Mau Tahu Rasanya Kuliah di Belanda?

Kompas.com - 25/10/2016, 14:52 WIB
Adhis Anggiany Putri S

Penulis


KOMPAS.com – Merantau ke negeri orang untuk menimba ilmu, apalagi sampai ke benua Eropa, bukan hal mudah. Ada banyak hal yang salah-salah bakal gampang membuat pelajar asal Indonesia terjerat "homesick".

Pengalaman seperti itu pernah dirasakan Ronny Anta Ginting. Dia adalah alumnus program sarjana jurusan International Logistic Management di Stenden University of Applied Sciences, Belanda. Enam bulan pertama tinggal di sana, kata dia, merupakan masa paling sulit.

"Perbedaan budaya, iklim, dan makanan memperkuat perasaan rindu Tanah Air dan keluarga, membuat saya tidak kerasan dan selalu membandingkan dengan kehidupan di Indonesia," tutur Ronny saat dihubungi Kompas.com, Senin (17/10/2016).

§ Soal
Menurut artikel tentang kuliah di Belanda, masa apa yang paling sulit bagi Ronny Anta Ginting?

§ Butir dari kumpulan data
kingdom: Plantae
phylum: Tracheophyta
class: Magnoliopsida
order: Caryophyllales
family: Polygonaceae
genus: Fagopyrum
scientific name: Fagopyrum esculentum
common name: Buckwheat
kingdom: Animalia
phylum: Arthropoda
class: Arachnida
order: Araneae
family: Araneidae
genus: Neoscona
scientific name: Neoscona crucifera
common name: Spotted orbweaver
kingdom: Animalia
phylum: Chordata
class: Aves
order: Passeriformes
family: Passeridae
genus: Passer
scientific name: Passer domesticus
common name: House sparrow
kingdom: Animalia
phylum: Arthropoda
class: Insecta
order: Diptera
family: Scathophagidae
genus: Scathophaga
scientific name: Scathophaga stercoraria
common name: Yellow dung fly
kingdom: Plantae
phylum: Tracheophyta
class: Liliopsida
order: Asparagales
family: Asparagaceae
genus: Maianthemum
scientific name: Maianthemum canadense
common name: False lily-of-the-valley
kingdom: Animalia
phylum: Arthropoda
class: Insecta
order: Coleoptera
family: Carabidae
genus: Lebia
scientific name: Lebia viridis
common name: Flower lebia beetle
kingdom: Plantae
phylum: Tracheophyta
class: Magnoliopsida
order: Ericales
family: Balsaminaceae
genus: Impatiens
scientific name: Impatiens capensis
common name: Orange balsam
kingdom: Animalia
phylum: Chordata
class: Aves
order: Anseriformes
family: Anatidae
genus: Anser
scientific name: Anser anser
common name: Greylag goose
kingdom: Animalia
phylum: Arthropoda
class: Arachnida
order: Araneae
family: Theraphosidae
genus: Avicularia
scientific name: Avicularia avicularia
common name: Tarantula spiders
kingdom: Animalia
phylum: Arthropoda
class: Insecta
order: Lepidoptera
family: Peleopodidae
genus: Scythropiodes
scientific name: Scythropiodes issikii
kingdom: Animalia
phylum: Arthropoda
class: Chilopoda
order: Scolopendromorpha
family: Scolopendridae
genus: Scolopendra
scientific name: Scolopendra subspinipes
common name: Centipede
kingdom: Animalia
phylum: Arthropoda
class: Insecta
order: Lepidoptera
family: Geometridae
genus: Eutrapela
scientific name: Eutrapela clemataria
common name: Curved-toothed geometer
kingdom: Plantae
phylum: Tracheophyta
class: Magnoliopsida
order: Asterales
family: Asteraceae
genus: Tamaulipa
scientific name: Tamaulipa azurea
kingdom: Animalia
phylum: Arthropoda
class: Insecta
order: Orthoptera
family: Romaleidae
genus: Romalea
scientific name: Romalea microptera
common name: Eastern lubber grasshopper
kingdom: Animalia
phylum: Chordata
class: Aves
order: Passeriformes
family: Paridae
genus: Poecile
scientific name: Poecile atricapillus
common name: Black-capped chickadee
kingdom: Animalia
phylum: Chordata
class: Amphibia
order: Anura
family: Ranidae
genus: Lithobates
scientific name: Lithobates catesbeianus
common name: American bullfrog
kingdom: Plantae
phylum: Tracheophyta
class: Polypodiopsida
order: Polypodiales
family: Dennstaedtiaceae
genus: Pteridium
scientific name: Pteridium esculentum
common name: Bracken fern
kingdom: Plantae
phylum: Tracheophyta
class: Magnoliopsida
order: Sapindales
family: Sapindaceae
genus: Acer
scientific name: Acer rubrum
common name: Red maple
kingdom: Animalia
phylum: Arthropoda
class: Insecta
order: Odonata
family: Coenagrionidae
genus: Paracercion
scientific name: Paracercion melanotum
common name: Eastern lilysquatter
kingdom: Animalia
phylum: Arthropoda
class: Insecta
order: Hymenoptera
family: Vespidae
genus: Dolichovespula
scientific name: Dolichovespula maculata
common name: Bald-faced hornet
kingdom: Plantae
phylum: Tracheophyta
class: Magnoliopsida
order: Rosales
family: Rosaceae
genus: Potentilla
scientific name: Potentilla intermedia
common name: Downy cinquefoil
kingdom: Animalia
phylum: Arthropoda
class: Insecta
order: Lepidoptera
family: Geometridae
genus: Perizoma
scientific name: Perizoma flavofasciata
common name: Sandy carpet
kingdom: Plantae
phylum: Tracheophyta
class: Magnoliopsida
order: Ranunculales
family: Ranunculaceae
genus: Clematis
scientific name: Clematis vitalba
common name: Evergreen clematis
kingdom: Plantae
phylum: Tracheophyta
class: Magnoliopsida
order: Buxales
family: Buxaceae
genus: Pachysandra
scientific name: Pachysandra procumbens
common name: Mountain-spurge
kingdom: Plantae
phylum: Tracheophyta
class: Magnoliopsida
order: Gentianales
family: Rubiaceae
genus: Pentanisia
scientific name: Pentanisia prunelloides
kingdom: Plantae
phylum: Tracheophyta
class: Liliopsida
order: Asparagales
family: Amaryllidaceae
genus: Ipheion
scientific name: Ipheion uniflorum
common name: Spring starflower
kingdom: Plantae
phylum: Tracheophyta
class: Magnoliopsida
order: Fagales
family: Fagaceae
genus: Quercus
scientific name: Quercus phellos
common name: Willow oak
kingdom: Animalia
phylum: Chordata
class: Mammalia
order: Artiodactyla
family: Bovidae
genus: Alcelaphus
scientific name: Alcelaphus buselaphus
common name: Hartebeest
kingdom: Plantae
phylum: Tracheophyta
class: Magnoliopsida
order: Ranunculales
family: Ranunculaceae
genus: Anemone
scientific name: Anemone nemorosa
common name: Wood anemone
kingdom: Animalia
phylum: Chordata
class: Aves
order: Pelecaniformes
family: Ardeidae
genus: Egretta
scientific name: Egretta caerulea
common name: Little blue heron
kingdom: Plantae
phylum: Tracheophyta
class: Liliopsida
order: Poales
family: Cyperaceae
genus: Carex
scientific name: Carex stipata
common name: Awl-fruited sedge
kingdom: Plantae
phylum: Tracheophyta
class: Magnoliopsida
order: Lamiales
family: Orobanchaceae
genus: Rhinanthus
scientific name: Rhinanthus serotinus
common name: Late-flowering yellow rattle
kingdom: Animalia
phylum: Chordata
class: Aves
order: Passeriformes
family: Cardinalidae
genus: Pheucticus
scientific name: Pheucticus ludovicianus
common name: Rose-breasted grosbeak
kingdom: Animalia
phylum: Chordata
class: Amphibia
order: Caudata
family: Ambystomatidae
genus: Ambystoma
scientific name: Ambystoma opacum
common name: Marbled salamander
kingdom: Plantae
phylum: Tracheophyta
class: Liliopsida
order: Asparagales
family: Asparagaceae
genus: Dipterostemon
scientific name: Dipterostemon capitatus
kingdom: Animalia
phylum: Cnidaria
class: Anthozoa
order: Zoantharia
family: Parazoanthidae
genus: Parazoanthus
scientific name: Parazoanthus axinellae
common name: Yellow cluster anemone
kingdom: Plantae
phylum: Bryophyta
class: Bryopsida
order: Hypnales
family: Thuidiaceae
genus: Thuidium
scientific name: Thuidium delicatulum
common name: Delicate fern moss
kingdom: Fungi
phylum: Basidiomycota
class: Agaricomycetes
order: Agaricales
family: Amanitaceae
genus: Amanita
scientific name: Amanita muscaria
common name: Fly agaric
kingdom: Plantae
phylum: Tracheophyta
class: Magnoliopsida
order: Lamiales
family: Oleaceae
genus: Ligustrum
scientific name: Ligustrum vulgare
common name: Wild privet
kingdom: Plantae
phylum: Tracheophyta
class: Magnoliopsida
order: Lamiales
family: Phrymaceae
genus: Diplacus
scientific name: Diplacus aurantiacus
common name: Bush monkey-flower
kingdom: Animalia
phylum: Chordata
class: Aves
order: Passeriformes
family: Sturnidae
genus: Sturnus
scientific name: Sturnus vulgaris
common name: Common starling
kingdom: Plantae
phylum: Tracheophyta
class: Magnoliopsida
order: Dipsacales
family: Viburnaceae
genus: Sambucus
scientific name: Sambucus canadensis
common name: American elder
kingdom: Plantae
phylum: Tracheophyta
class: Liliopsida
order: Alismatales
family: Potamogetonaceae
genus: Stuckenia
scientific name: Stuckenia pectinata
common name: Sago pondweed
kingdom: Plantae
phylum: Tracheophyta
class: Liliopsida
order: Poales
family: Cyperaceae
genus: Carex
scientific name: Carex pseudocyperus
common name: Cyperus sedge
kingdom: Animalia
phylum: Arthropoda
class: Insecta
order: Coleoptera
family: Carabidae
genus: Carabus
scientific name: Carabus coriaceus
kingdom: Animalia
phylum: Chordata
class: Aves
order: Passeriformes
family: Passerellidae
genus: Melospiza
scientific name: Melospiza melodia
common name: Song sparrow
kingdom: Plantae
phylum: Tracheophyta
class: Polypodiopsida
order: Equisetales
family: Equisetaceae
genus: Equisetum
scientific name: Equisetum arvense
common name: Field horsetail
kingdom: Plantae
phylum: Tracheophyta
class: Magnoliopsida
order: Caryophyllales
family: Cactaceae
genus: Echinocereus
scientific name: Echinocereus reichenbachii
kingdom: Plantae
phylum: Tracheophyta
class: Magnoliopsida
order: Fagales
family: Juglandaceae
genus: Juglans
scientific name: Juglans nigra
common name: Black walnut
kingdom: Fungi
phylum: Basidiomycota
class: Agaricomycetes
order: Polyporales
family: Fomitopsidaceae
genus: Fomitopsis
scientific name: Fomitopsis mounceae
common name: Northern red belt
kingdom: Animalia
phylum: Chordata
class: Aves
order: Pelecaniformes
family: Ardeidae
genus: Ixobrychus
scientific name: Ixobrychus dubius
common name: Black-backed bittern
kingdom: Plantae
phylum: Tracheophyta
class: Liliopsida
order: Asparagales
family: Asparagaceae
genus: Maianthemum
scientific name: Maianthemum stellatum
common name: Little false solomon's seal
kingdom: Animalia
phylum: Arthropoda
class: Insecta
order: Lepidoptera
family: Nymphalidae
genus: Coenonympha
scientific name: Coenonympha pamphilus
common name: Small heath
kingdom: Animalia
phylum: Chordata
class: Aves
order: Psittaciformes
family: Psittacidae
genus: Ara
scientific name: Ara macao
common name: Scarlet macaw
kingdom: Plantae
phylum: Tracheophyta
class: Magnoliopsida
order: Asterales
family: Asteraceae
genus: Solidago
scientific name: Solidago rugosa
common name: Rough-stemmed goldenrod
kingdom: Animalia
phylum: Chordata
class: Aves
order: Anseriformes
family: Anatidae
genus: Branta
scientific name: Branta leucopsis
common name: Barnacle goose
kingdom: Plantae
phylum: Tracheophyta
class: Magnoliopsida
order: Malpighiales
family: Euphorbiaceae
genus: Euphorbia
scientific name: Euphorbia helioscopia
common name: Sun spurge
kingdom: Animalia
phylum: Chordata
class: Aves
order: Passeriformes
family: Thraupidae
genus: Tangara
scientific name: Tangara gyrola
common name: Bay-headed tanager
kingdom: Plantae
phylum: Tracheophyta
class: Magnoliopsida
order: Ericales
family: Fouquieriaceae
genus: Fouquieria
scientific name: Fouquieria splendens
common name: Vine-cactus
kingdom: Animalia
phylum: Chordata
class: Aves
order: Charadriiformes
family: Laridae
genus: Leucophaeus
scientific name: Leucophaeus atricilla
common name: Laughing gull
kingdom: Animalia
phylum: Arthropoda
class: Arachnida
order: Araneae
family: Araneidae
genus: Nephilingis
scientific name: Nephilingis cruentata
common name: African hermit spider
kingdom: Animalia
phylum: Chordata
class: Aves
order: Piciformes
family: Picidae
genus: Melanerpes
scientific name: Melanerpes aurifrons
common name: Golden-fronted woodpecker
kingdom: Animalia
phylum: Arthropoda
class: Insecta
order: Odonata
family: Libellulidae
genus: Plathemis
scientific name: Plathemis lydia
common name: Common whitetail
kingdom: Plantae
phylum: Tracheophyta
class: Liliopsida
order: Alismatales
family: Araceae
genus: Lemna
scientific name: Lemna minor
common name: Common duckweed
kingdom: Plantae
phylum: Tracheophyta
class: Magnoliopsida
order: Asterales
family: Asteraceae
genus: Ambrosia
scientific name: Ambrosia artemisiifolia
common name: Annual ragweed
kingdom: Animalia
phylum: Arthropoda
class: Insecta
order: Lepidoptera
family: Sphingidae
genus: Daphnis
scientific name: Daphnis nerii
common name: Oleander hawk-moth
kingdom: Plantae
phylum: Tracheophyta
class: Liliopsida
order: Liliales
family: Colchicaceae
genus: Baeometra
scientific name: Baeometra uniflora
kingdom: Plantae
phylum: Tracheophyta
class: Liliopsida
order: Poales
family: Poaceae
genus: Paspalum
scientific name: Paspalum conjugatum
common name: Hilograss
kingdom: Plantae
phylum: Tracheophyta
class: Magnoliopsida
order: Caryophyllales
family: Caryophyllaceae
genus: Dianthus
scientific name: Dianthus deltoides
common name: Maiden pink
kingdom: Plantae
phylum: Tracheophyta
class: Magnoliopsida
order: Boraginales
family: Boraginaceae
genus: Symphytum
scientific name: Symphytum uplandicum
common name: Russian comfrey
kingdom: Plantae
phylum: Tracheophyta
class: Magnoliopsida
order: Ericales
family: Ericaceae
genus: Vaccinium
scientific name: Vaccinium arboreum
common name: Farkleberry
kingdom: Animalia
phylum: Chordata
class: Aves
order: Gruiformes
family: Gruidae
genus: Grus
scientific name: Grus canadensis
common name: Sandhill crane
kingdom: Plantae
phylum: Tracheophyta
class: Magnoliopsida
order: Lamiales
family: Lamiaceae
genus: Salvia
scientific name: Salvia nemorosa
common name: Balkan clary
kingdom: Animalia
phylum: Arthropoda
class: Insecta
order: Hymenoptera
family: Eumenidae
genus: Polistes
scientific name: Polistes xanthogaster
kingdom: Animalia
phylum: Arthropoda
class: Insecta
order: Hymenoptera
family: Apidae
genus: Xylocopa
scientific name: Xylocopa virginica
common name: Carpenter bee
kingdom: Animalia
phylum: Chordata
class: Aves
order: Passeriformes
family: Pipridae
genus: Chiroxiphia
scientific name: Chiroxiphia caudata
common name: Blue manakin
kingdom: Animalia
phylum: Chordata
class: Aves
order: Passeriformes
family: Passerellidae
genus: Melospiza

§ Jawaban Soal
Enam bulan pertama tinggal di Belanda.